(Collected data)

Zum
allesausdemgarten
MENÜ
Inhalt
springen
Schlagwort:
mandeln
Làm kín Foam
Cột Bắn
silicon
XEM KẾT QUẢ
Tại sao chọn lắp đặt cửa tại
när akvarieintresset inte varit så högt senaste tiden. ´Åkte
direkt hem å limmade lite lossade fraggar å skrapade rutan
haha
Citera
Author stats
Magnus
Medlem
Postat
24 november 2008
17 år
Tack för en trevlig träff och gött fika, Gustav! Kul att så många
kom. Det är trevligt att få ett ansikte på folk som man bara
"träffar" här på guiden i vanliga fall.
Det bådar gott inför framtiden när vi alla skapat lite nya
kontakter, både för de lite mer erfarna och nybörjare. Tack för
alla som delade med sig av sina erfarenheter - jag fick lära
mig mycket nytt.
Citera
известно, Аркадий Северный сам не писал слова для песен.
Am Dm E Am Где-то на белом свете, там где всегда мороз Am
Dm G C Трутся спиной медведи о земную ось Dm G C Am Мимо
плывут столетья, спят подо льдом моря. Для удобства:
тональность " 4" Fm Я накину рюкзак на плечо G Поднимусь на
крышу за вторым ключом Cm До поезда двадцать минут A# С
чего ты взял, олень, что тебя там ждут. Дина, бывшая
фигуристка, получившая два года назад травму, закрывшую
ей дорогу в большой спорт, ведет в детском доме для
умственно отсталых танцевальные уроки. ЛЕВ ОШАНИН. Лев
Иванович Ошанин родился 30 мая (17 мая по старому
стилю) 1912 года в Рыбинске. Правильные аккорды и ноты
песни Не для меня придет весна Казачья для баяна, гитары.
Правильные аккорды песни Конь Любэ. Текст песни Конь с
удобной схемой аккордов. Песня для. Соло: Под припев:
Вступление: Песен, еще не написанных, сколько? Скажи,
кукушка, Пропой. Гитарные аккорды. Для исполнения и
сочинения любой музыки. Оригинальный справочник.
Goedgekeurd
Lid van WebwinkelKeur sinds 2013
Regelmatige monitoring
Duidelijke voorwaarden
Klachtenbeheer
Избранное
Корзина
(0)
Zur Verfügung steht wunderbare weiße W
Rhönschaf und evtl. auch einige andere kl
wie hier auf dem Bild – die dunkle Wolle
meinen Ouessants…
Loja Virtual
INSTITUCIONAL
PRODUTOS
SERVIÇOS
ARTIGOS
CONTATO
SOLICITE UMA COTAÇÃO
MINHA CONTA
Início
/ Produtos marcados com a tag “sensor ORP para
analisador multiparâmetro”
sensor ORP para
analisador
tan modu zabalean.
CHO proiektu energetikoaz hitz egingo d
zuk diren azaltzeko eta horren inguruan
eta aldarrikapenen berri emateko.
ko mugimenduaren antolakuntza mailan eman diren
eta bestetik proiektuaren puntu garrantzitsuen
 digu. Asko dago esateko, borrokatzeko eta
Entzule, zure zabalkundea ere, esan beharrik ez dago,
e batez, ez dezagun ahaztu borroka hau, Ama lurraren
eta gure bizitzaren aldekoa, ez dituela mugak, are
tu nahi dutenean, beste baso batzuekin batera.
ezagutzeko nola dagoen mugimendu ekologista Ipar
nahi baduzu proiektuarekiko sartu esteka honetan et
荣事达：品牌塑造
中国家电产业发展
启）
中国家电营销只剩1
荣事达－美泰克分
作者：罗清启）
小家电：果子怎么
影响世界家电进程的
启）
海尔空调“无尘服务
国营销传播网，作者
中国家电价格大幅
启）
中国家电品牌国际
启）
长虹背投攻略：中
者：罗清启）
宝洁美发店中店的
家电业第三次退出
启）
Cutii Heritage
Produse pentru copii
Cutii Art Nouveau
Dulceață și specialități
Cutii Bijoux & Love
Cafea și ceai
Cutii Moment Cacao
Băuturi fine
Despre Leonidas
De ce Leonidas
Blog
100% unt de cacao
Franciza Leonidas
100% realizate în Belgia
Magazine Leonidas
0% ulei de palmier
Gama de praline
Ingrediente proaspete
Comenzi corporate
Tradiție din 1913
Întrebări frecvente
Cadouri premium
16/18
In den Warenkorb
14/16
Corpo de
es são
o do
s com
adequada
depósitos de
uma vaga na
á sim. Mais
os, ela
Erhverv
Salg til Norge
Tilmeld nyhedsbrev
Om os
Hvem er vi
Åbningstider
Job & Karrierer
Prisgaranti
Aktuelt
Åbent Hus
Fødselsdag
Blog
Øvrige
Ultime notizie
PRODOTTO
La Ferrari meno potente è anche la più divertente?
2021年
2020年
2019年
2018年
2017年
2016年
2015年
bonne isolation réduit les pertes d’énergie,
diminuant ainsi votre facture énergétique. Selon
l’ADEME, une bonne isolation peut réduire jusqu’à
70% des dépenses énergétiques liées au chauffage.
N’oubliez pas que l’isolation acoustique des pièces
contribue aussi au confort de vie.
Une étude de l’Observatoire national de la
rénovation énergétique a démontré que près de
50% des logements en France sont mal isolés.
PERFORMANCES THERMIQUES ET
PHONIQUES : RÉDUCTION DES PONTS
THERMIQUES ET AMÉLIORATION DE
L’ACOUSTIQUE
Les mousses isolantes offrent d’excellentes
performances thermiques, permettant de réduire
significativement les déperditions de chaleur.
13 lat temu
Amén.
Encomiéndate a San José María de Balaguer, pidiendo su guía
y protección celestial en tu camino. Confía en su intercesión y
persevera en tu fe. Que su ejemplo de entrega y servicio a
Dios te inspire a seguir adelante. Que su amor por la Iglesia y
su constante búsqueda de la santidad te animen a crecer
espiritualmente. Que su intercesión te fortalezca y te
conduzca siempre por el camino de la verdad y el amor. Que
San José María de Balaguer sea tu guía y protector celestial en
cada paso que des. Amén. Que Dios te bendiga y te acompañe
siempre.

**Problem**
Output the line containing "Åbningstider" and all lines after it to the end of the records, exactly as given.

**Completed exercise**
Åbningstider
Job & Karrierer
Prisgaranti
Aktuelt
Åbent Hus
Fødselsdag
Blog
Øvrige
Ultime notizie
PRODOTTO
La Ferrari meno potente è anche la più divertente?
2021年
2020年
2019年
2018年
2017年
2016年
2015年
bonne isolation réduit les pertes d’énergie,
diminuant ainsi votre facture énergétique. Selon
l’ADEME, une bonne isolation peut réduire jusqu’à
70% des dépenses énergétiques liées au chauffage.
N’oubliez pas que l’isolation acoustique des pièces
contribue aussi au confort de vie.
Une étude de l’Observatoire national de la
rénovation énergétique a démontré que près de
50% des logements en France sont mal isolés.
PERFORMANCES THERMIQUES ET
PHONIQUES : RÉDUCTION DES PONTS
THERMIQUES ET AMÉLIORATION DE
L’ACOUSTIQUE
Les mousses isolantes offrent d’excellentes
performances thermiques, permettant de réduire
significativement les déperditions de chaleur.
13 lat temu
Amén.
Encomiéndate a San José María de Balaguer, pidiendo su guía
y protección celestial en tu camino. Confía en su intercesión y
persevera en tu fe. Que su ejemplo de entrega y servicio a
Dios te inspire a seguir adelante. Que su amor por la Iglesia y
su constante búsqueda de la santidad te animen a crecer
espiritualmente. Que su intercesión te fortalezca y te
conduzca siempre por el camino de la verdad y el amor. Que
San José María de Balaguer sea tu guía y protector celestial en
cada paso que des. Amén. Que Dios te bendiga y te acompañe
siempre.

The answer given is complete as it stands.